• Work to complete
A: According to the college football results excerpt, who did No. 4 Michigan beat on November 15, and by what score?
B: Pick up the college football results excerpt after its final sentence and continue it.

November 8: No. 1 Ohio State won at Illinois, 40–3, but No. 2 Oklahoma was stunned 23–3 in Norman by the visiting Kansas Jayhawks, led by quarterback Nolan Cromwell. No. 3 Nebraska won at Kansas State, 12–0. No. 4 Texas A&M beat SMU, 36–3, and No. 5 Alabama won 23–10 at LSU. No. 6 Michigan, which beat Purdue 28–0, replaced Oklahoma in the top five: No. 1 Ohio State, No. 2 Nebraska, No. 3 Texas A&M, No. 4 Michigan, and No. 5 Alabama.

November 15: No. 1 Ohio State beat Minnesota 38–6, and No. 2 Nebraska beat Iowa State 52–0. No. 3 Texas A&M won 33–14 at Rice, and No. 4 Michigan won 21–15 at Illinois to extend its record to 8–0–2, while No. 5 Alabama beat Southern Mississippi at home, 27–6. The top five remained the same.

• Records shown
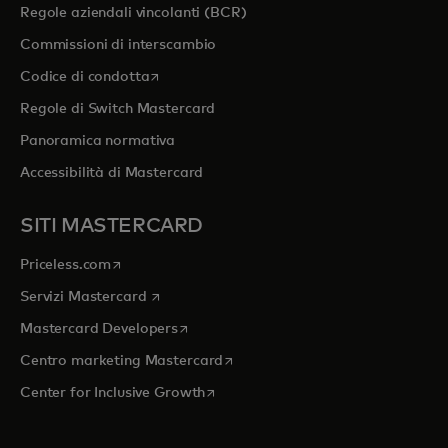
Regole aziendali vincolanti (BCR)
Commissioni di interscambio
si apre in una nuova scheda
Codice di condotta
Regole di Switch Mastercard
Panoramica normativa
Accessibilità di Mastercard
SITI MASTERCARD
si apre in una nuova scheda
Priceless.com
si apre in una nuova scheda
Servizi Mastercard
si apre in una nuova scheda
Mastercard Developers
si apre in una nuova scheda
Centro marketing Mastercard
si apre in una nuova scheda
Center for Inclusive Growth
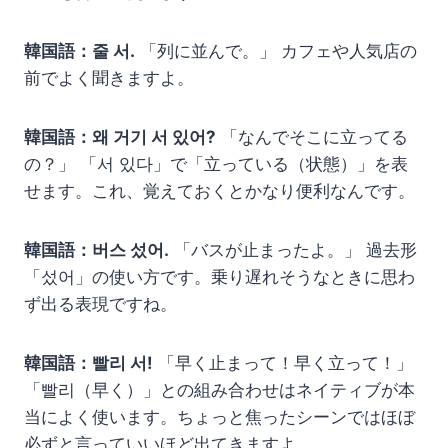
韓国語：줄 서.
「列に並んで。」 カフェや人気店の
前でよく聞きますよ。
韓国語：왜 거기 서 있어?
「なんでそこに立ってる
の？」 「서 있다」で「立っている（状態）」を表
せます。これ、覚えておくとかなり便利なんです。
韓国語：버스 섰어.
「バスが止まったよ。」 過去形
「섰어」の使い方です。乗り遅れそうなときに思わ
ず出る表現ですね。
韓国語：빨리 서!
「早く止まって！早く立って！」
「빨리（早く）」との組み合わせはネイティブが本
当によく使います。ちょっと焦ったシーンではほぼ
必ずと言っていいほど出てきますよ。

• Answers per task
A: Michigan beat Illinois 21–15, on the road.

B:
November 22: The game that determined the Big Ten championship took place in Ann Arbor, Michigan, as unbeaten (10–0) No. 1 Ohio State visited unbeaten, but twice tied (8–0–2) No. 4 Michigan in the seventh matchup of "The Ten Year War." OSU won 21–14 and got the trip to the Rose Bowl. In Norman, Oklahoma, a trip to the Orange Bowl was on the line as No. 2 Nebraska (10–0) closed its season against No. 7 Oklahoma (9–1) in a game for the Big Eight title. Oklahoma handed the Cornhuskers their first loss, 35–10, and Nebraska settled for a berth in the Fiesta Bowl. No. 3 Texas A&M, No. 5 Alabama, and No. 6 Texas were all idle, but advanced in the next poll: No. 1 Ohio State, No. 2 Texas A&M, No. 3 Oklahoma, No. 4 Alabama, and No. 5 Texas.

November 29: No. 2 Texas A&M (9–0) hosted No. 5 Texas (9–1) at College Station, with the Aggies winning, 20–10. No. 4 Alabama closed its season with its tenth straight win after its opening loss, a 28–0 win over Auburn in Birmingham, and clinched the SEC title and a Sugar Bowl berth against Penn State. By defeating USC 25−22, No. 14 UCLA earned the Pac-8 championship and a Rose Bowl rematch with Ohio State, who had defeated them in early October.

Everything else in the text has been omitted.